**WORK INSTRUCTION:**
Reproduce exactly, and only, the lines below from the one containing "Lịch Phụng Vụ - Tháng 07/2005" through the one containing "Lịch Phụng Vụ - Tháng 04/2005".

**EXERCISE INPUTS:**
__________

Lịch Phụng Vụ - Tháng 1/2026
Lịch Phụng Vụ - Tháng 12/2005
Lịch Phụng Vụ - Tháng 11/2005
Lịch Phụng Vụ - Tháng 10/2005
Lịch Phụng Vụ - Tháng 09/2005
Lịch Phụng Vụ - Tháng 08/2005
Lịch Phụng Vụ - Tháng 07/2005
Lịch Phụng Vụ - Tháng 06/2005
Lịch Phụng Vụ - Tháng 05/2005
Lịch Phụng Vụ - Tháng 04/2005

__________

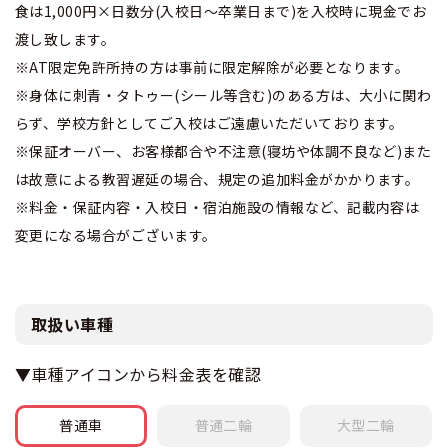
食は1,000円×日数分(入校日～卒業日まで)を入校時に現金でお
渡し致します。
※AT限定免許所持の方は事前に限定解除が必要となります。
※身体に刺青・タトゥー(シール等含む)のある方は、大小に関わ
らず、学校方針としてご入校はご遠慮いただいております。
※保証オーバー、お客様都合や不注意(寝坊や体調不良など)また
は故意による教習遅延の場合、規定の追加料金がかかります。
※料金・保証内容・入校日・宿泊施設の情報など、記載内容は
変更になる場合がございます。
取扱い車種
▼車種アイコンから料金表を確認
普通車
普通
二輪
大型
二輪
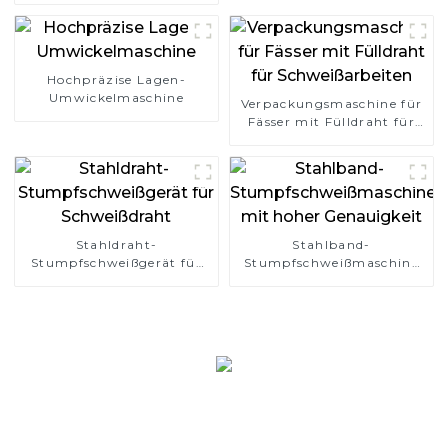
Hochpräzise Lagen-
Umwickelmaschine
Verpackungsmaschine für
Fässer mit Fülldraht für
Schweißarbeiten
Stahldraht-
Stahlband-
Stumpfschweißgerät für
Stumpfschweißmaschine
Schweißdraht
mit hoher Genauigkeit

__________

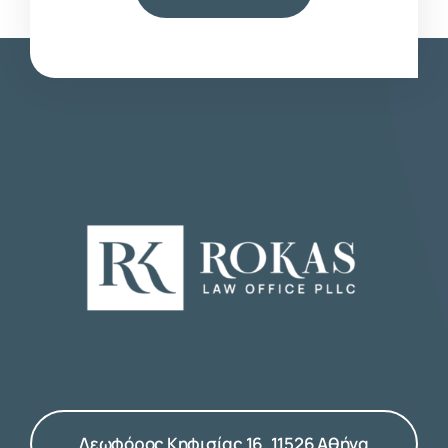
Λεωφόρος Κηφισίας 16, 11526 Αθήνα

__________

**ANSWER FOR THE TASK:**
Lịch Phụng Vụ - Tháng 07/2005
Lịch Phụng Vụ - Tháng 06/2005
Lịch Phụng Vụ - Tháng 05/2005
Lịch Phụng Vụ - Tháng 04/2005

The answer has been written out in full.